** Opening Data in this exercise block **

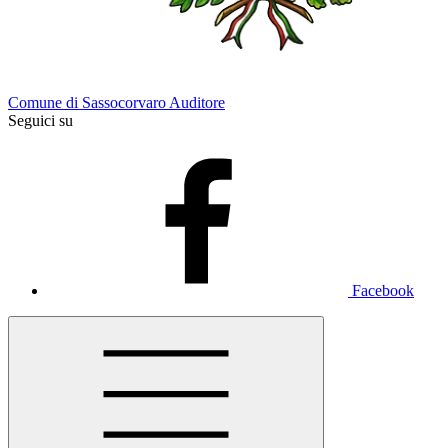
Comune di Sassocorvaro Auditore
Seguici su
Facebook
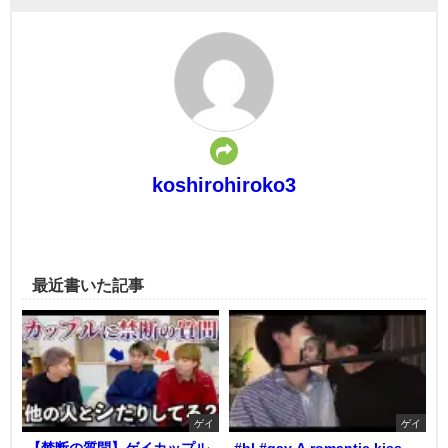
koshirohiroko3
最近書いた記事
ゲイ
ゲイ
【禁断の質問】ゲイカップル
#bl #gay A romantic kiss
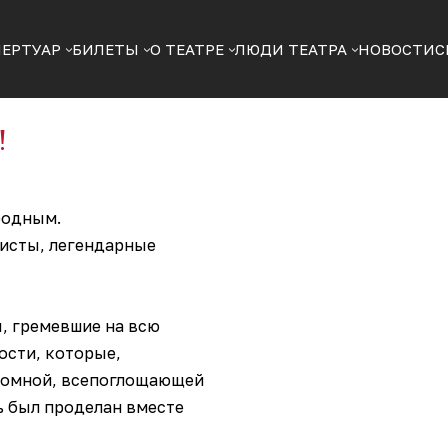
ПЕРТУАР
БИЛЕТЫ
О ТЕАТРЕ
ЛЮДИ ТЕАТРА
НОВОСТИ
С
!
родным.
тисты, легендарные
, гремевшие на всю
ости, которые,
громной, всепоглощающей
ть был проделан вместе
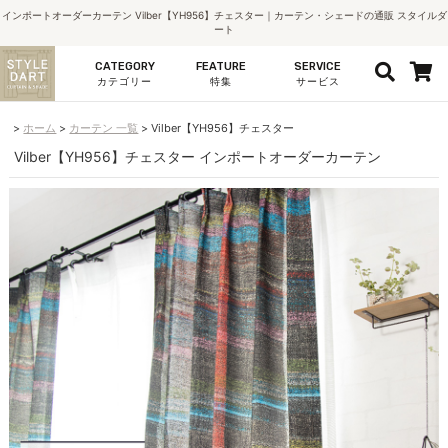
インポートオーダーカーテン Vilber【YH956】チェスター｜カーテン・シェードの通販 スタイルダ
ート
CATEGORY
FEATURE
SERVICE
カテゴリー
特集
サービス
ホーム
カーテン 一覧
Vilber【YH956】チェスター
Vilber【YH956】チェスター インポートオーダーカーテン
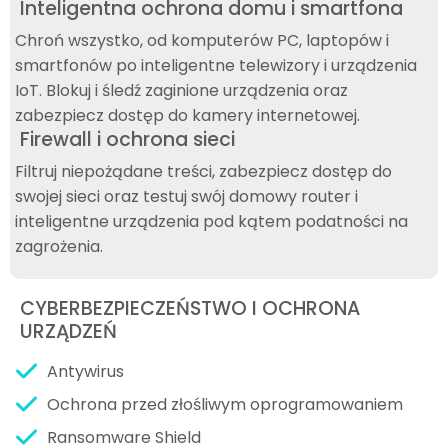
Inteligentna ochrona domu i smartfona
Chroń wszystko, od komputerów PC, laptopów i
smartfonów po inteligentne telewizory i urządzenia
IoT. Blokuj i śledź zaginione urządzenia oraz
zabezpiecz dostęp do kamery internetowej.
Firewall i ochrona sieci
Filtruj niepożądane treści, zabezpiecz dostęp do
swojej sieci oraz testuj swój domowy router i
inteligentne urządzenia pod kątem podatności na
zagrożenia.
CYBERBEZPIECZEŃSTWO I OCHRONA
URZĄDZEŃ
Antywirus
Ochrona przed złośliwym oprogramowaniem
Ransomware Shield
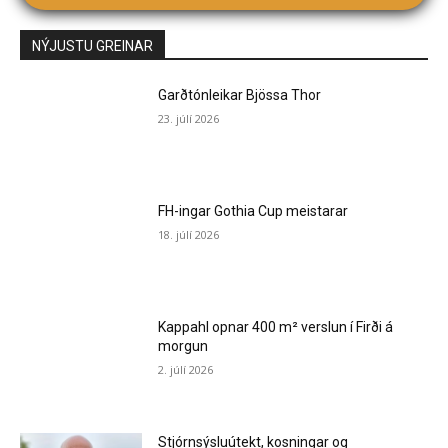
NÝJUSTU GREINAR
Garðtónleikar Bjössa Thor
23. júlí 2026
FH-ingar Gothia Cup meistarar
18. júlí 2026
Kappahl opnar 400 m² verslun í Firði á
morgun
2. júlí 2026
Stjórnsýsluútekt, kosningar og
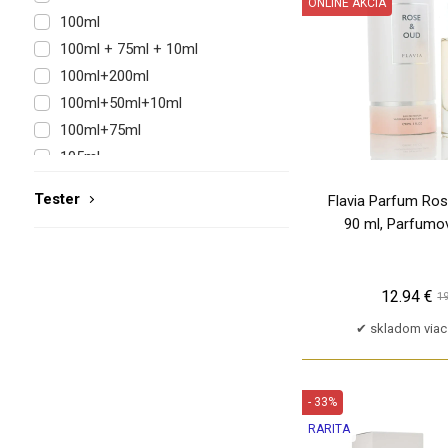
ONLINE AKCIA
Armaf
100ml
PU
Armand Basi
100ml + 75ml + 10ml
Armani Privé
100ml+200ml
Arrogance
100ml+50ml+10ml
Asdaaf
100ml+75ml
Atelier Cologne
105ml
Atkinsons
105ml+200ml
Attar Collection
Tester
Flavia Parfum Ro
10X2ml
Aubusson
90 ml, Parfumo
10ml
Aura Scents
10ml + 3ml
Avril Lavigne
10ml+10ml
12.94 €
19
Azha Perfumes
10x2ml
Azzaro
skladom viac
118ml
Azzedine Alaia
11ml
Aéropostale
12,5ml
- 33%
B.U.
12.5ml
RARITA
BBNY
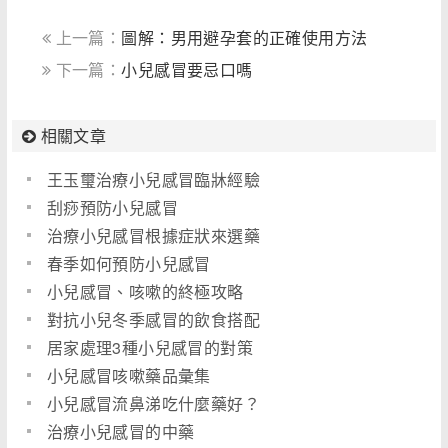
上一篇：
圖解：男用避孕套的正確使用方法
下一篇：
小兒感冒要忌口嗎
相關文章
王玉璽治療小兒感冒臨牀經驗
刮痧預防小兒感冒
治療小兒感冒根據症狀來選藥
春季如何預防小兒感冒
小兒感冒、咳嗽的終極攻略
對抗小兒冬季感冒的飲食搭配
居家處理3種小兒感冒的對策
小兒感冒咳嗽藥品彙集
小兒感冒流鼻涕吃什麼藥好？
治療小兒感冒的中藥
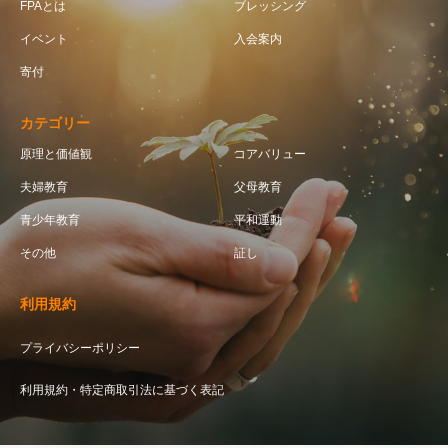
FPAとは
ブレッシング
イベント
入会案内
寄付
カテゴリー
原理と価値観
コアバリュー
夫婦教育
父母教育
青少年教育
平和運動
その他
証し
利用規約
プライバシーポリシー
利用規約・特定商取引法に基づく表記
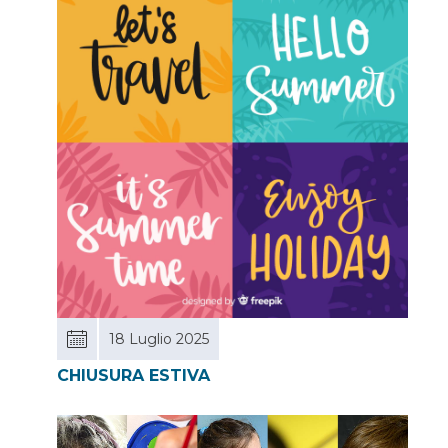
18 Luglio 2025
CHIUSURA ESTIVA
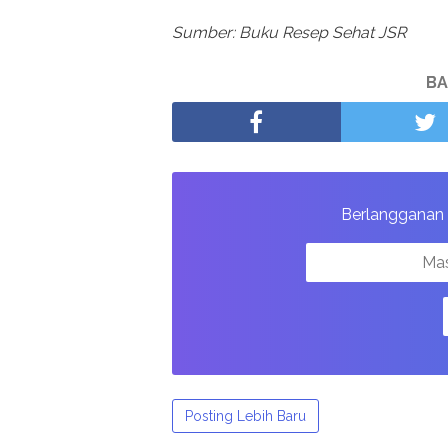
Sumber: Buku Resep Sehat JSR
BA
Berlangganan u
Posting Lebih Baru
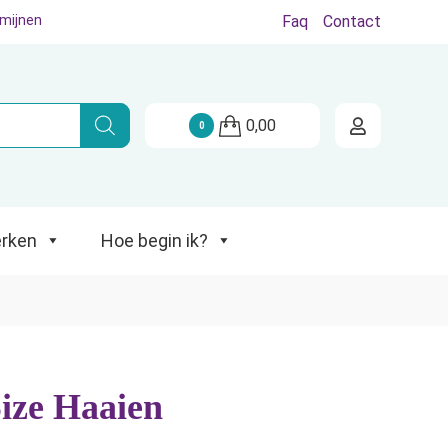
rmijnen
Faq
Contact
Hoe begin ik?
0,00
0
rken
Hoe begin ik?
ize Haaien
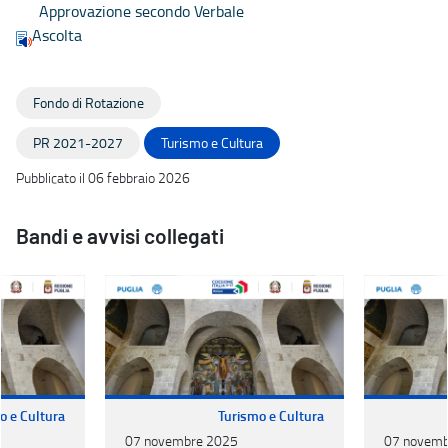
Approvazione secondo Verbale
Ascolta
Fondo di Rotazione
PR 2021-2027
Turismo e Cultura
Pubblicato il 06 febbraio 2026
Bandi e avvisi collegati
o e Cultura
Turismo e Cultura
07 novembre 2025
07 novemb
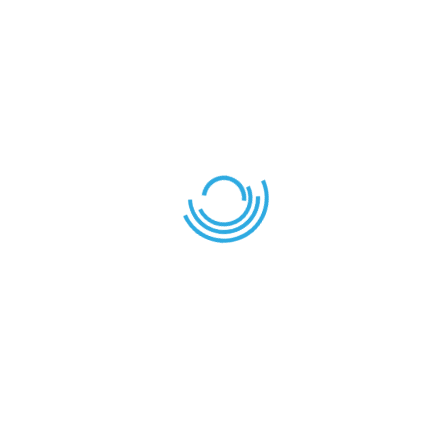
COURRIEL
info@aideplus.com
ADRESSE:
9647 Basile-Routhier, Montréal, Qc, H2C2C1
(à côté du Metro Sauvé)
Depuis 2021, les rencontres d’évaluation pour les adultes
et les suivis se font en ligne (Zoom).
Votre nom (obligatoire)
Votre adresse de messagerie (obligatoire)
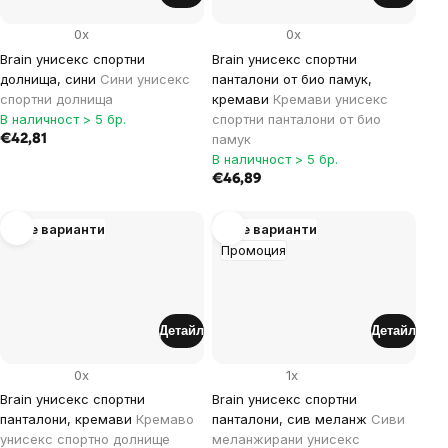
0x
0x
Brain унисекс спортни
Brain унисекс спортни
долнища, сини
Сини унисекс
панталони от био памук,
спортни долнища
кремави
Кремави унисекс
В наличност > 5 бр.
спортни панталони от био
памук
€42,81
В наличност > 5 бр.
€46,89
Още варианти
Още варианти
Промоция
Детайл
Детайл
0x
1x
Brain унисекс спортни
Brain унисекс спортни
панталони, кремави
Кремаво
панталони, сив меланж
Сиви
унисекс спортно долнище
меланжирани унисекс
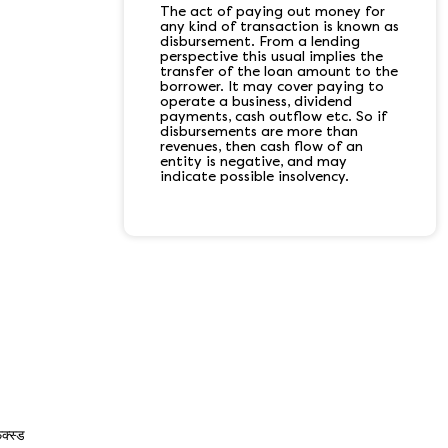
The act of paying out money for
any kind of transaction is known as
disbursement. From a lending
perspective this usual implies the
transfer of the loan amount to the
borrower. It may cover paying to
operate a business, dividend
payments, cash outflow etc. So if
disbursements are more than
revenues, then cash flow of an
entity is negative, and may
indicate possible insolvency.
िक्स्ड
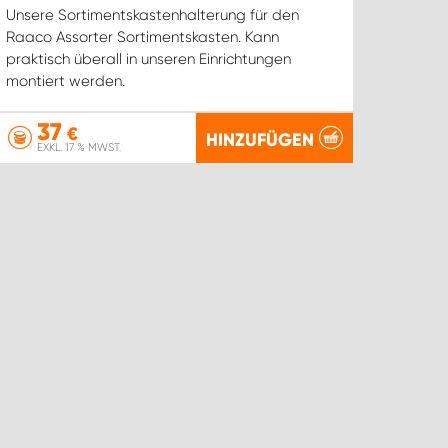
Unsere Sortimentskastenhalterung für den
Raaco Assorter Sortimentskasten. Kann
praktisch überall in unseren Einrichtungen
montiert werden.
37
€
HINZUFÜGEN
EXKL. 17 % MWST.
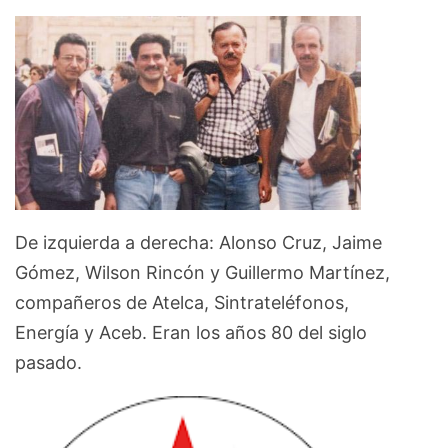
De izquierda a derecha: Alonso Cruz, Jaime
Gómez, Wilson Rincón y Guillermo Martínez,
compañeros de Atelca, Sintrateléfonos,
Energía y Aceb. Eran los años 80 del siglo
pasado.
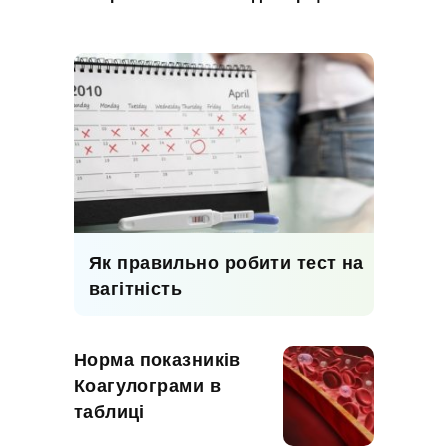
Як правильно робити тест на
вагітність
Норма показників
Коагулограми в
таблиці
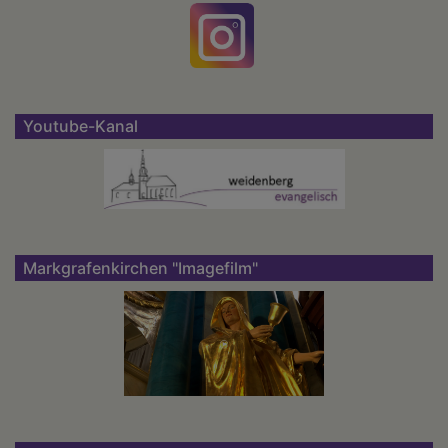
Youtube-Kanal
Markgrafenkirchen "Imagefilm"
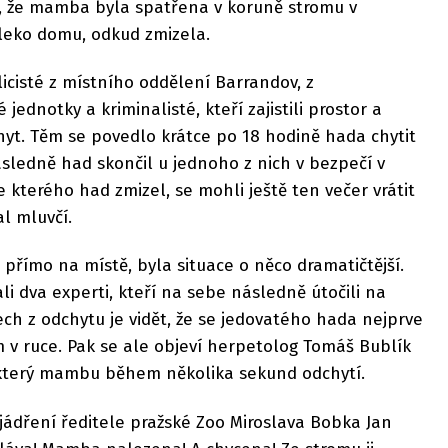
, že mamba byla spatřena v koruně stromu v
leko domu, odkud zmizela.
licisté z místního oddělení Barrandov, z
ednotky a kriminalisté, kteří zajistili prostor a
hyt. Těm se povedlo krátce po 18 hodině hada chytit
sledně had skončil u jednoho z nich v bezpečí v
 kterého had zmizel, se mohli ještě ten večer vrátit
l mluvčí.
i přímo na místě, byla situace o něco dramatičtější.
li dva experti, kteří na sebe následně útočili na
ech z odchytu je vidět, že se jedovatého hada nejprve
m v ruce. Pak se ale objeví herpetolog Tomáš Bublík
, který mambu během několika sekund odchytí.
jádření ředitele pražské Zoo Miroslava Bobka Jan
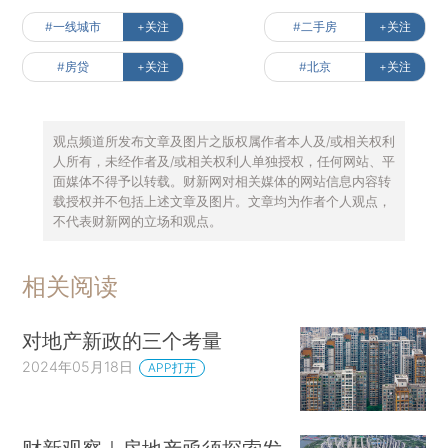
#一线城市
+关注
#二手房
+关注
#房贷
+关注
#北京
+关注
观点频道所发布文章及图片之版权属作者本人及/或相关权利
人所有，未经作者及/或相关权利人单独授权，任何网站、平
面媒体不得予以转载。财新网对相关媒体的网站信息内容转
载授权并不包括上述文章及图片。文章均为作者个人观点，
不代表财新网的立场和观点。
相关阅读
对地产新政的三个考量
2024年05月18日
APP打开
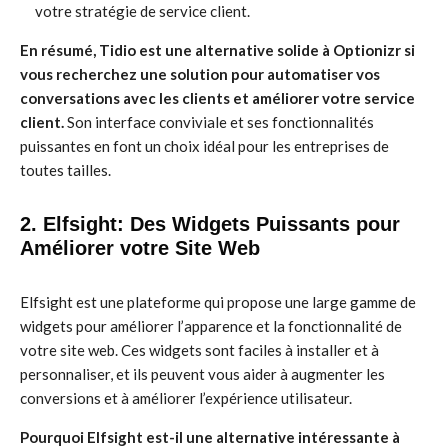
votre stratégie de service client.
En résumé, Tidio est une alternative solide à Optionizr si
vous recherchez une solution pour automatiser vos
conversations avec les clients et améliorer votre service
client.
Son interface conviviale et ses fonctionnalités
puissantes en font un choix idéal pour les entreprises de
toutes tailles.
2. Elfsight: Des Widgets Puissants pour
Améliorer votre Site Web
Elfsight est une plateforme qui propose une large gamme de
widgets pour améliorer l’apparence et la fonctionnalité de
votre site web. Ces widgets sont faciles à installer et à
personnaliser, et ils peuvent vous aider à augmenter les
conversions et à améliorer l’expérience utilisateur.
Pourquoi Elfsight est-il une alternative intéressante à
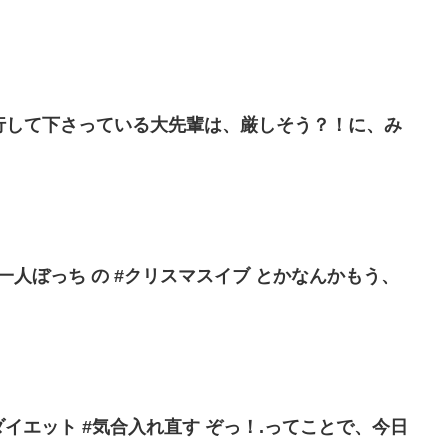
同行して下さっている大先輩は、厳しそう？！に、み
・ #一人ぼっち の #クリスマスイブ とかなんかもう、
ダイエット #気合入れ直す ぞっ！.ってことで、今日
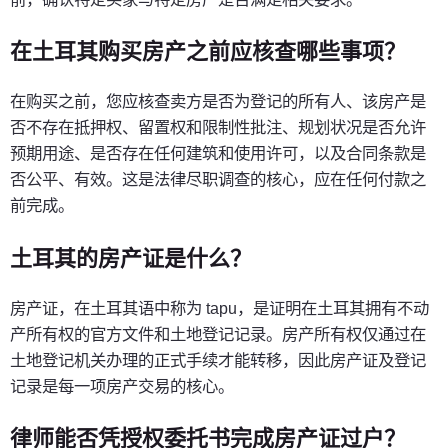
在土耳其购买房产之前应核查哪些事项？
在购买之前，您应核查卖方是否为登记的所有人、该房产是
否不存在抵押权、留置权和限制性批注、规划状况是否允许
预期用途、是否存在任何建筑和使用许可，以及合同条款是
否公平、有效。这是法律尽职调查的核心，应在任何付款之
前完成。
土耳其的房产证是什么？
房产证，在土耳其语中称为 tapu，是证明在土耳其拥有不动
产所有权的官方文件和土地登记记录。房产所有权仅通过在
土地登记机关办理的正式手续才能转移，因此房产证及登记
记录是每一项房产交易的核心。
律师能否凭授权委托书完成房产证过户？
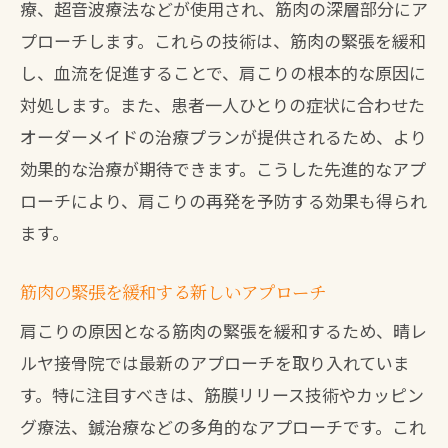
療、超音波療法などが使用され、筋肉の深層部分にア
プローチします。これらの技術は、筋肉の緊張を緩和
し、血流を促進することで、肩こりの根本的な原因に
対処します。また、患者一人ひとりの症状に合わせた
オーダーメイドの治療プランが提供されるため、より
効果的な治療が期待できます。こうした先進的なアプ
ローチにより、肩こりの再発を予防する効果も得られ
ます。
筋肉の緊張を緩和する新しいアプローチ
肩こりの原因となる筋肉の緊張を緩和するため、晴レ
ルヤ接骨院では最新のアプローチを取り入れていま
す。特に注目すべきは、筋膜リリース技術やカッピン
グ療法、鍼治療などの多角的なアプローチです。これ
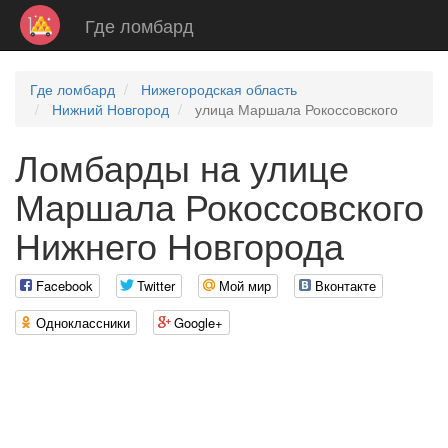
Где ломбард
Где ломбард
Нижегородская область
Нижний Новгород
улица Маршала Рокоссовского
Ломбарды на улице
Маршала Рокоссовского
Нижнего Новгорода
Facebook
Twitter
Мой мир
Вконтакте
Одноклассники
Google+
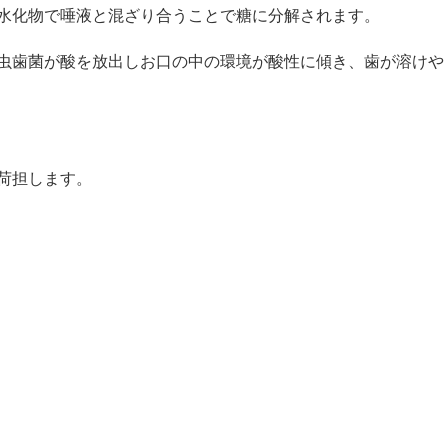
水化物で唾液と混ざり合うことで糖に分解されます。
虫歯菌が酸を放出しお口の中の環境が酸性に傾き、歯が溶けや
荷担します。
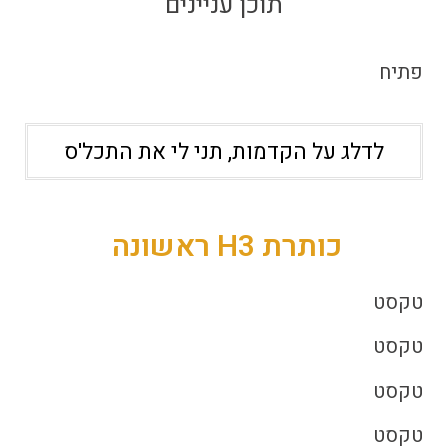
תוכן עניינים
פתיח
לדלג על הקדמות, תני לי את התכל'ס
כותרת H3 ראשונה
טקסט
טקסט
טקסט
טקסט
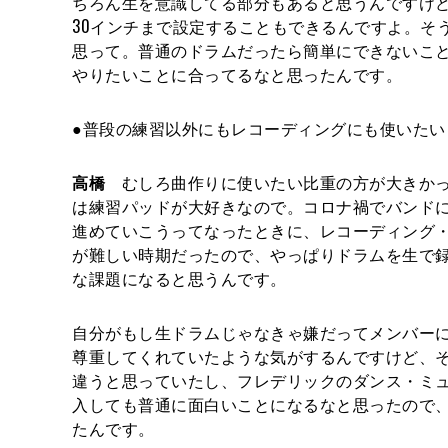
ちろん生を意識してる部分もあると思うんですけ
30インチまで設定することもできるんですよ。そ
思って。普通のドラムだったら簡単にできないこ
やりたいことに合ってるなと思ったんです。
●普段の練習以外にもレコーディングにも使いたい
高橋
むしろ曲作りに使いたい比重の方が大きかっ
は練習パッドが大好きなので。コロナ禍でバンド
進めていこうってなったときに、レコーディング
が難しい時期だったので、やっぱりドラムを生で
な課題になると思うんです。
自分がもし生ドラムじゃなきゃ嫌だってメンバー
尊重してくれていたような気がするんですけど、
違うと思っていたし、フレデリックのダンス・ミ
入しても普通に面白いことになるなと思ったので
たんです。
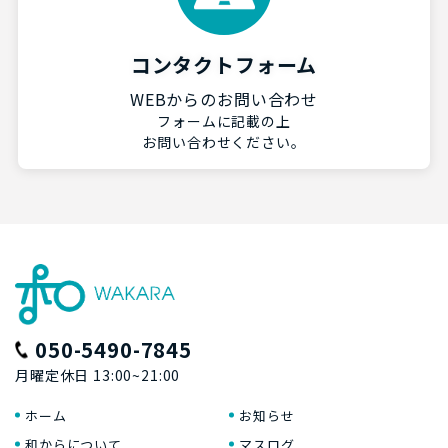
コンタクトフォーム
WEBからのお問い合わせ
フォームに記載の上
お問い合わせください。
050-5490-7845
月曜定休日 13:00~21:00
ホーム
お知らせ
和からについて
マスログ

** Closing Data in this exercise block **

Your assignment:
Write out the lines of the records exactly, from the line containing "同行して下さっている大先輩は、厳しそう？！に、み" through the line containing "律师能否凭授权委托书完成房产证过户？", with both of those lines included. Leave the pictures out of your answer.

Answer section:
同行して下さっている大先輩は、厳しそう？！に、み
・ #一人ぼっち の #クリスマスイブ とかなんかもう、
ダイエット #気合入れ直す ぞっ！.ってことで、今日
在土耳其购买房产之前应核查哪些事项？
在购买之前，您应核查卖方是否为登记的所有人、该房产是
否不存在抵押权、留置权和限制性批注、规划状况是否允许
预期用途、是否存在任何建筑和使用许可，以及合同条款是
否公平、有效。这是法律尽职调查的核心，应在任何付款之
前完成。
土耳其的房产证是什么？
房产证，在土耳其语中称为 tapu，是证明在土耳其拥有不动
产所有权的官方文件和土地登记记录。房产所有权仅通过在
土地登记机关办理的正式手续才能转移，因此房产证及登记
记录是每一项房产交易的核心。
律师能否凭授权委托书完成房产证过户？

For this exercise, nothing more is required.